PD was kind, gentle, service oriented, strategic, methodical, driven, and persistent. He was a man who loved his family, God, and this country. He would do absolutely anything to help anyone. PD was incredibly proud of his family which grew to include 12 grandchildren (ages 4-23), two sons-in-law and one daughter-in-law. Spending time with Rickie, his family and being “Granddaddy” was what was most important to him. He loved driving, working on and showing his cars, fixing things, attending performances of his grandchildren, helping with project cars of the grandkids, college football, eating good BBQ and hot Krispy Kreme donuts, and most of all, enjoying Rickie’s company on their back deck. His cooking specialties included homemade sour dough waffles on the weekends and homemade chili on Christmas Eve. His crooked smile, quick wit, gentle soul, and his kindness will be sorely missed. He was truly one of the finest men one could ever meet.

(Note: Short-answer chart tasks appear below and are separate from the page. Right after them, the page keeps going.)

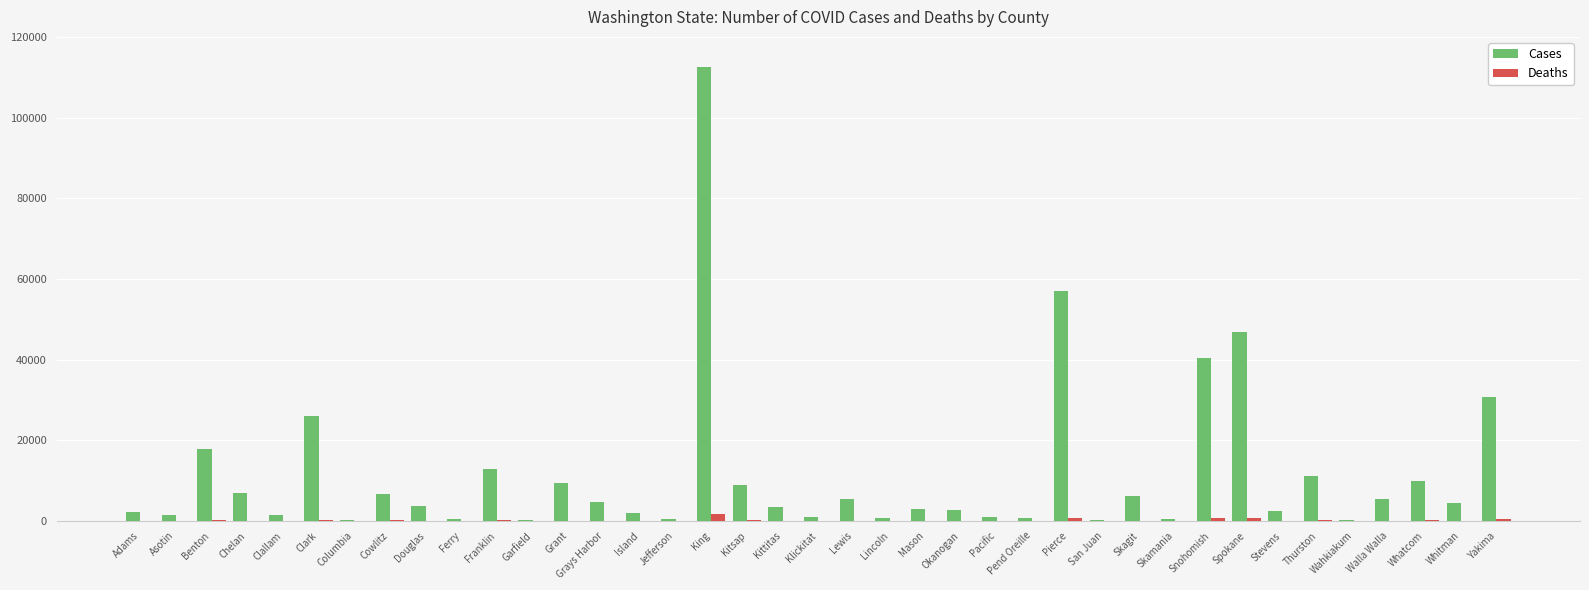

Which series has the largest total across all categories?

Cases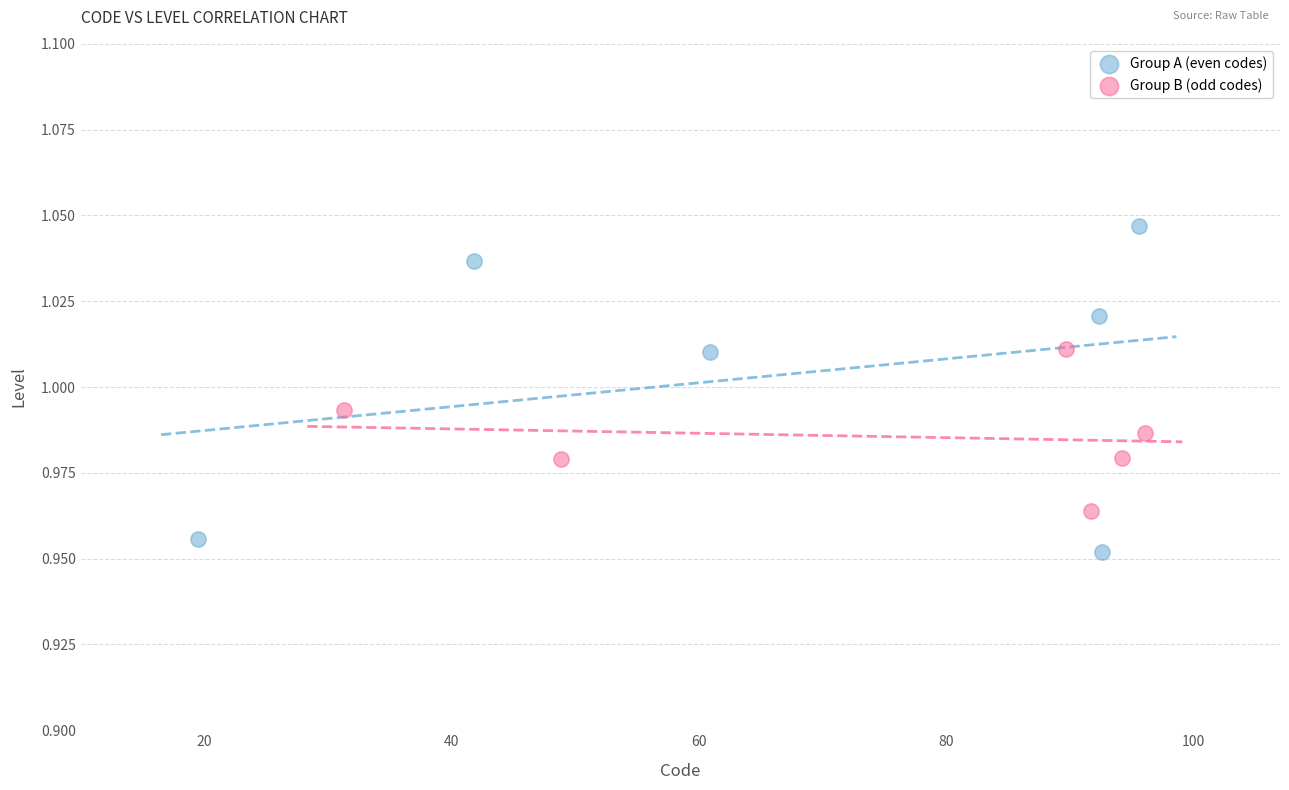

Which series has the widest spread of Y values?

Group A (even codes)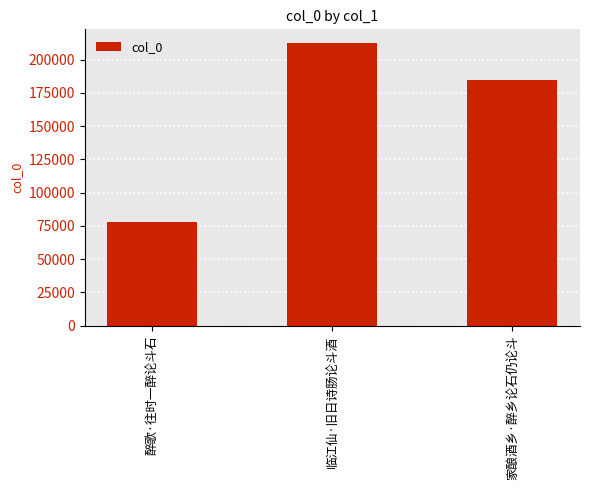

Where does the data first go above 184912?

临江仙·旧日诗肠论斗酒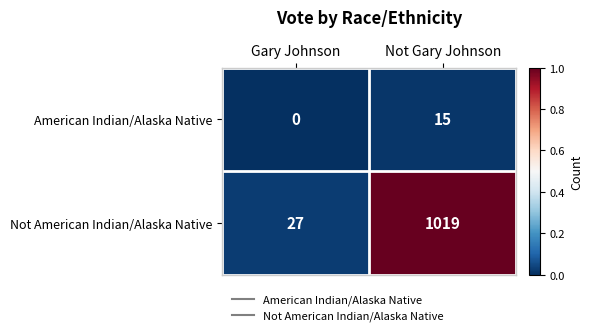

How many categories are shown in the chart?

2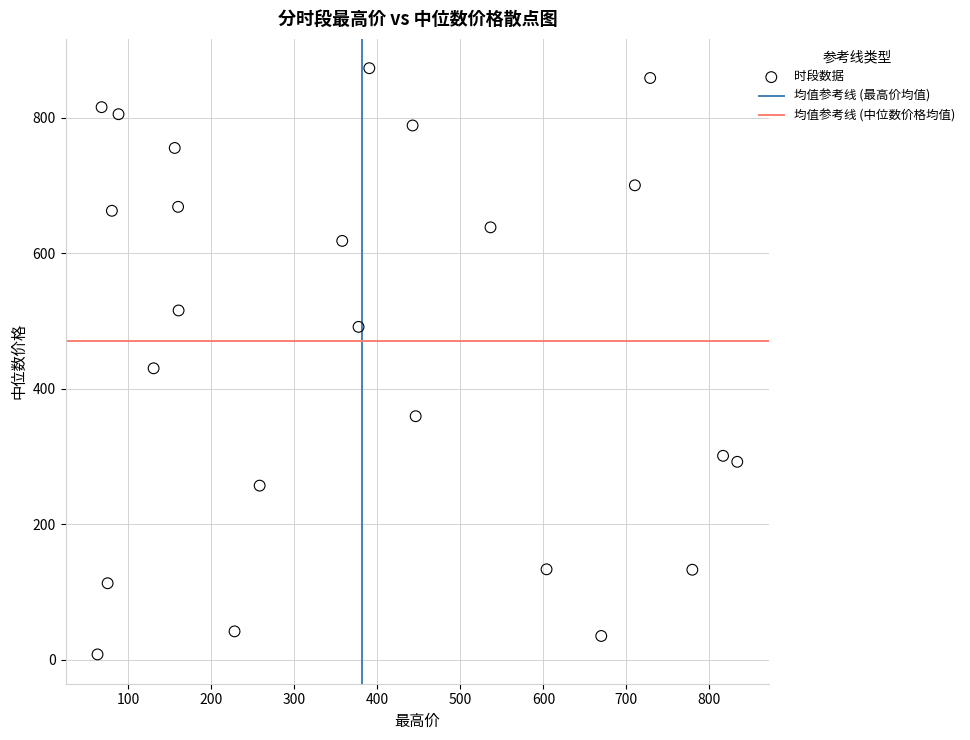

What Y value in the scatter plot is closest to 440?

430.4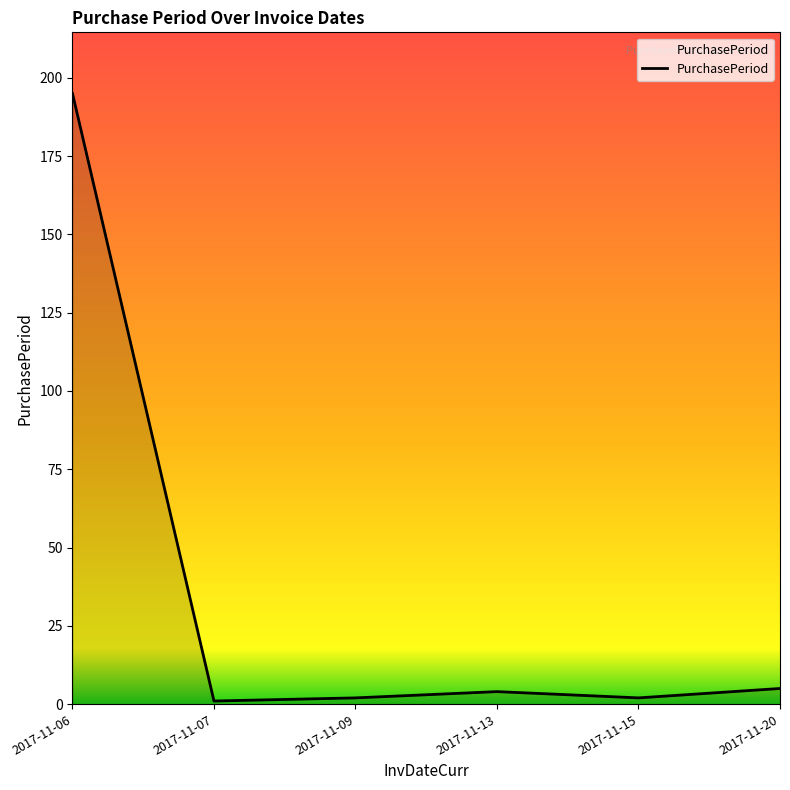

True or false: the data shows 1 at 2017-11-07.

True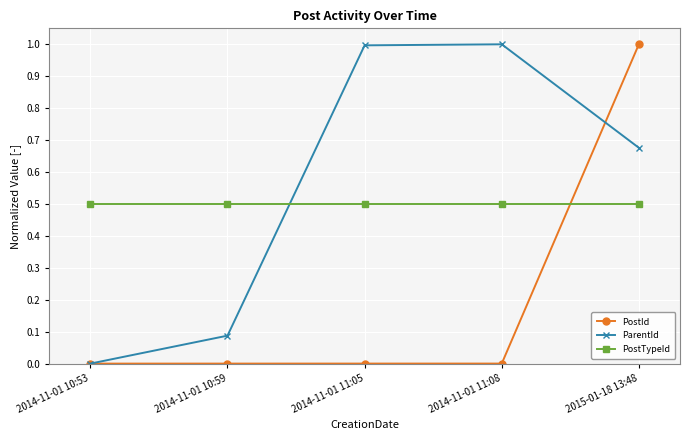

How many values in ParentId are above zero?

4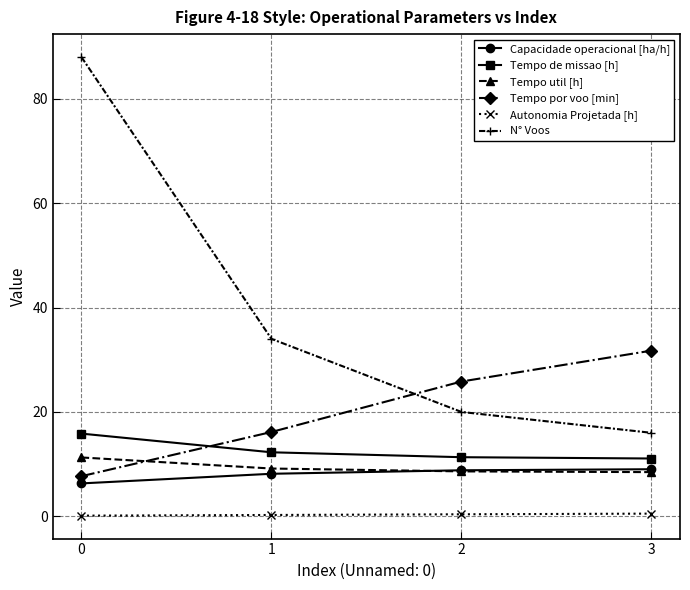

What are all the series names shown in the legend?

Capacidade operacional [ha/h], Tempo de missao [h], Tempo util [h], Tempo por voo [min], Autonomia Projetada [h], N° Voos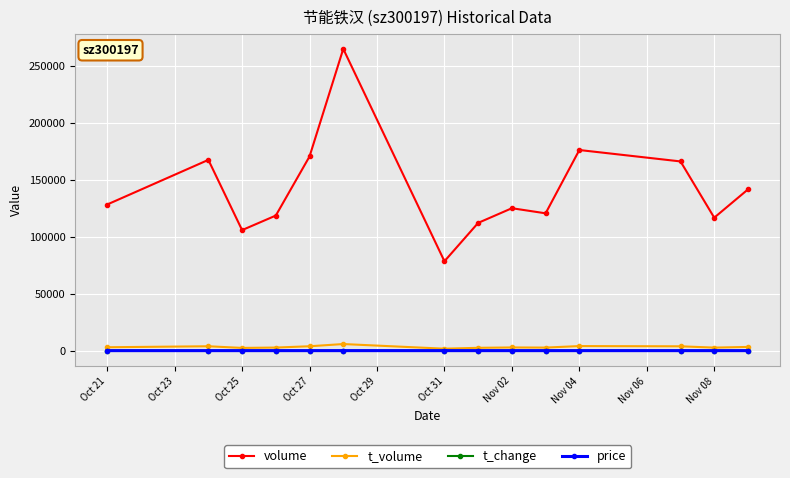

What is the value of the t_volume point at the 12th from the left?

3797.0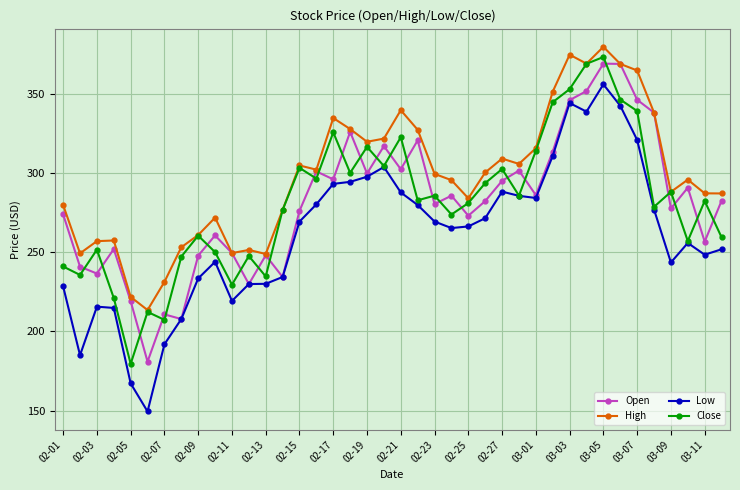

What is the smallest value displayed?

149.4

PD is survived by his wife Rickie Ann Leonard of over 60 years along with his four children, Melanie Leonard (Beaumont), Lisa Shackelford and her husband Karl Shackelford (Austin), Alison Gardner and her husband Doug Gardner (Austin), and Christopher Leonard and his wife Sarah Leonard (Austin). PD has twelve grandchildren: Melanie’s children, Parker (23) and Payton (21) Weinbaum; Lisa’s children, Ethan (23), Grant (19), Mason (19), and Kate (18); Alison’s children, Addison (17), Emmalyn (16), and Charlotte (13); Christopher’s children Liam (12), Rowen (8), and Maeve (4). PD has is also survived by his sisters: Susan Walker (Burlington, North Carolina), Katherine Schlag (Atlanta, Georgia), Vera Schneider (Bethesda, Maryland), and brother Joe Leonard (Greensboro, North Carolina) with his wife Karen Leonard. PD is survived by many beloved nieces and nephews. He is preceded in death by his mother and father Vera and Percy Leonard, Sr, and his sisters Shirley Swaim and Martha Rierson.
PD will be buried with full military honors at Fort Sam Houston National Cemetery in San Antonio, Texas. Family and friends are invited to attend the graveside service on June 27, 2023, from 2:30pm-3:00pm and the gathering directly afterwards from 3:00pm-5:00pm at the Fort Sam Houston Golf Club Ballroom.
PD led his life with curiosity, ambition, love, and kindness and he left this life with these values imprinted on all he touched along the way. We love you PD, Percy, Granddaddy, Dad, and Hun.
In lieu of flowers, the family asks that charitable donations to be made in PD’s memory to the Michael J. Fox Foundation for Parkinson’s Research (give.michaeljfox.org). Unfortunately, flowers cannot be received at the national cemetery.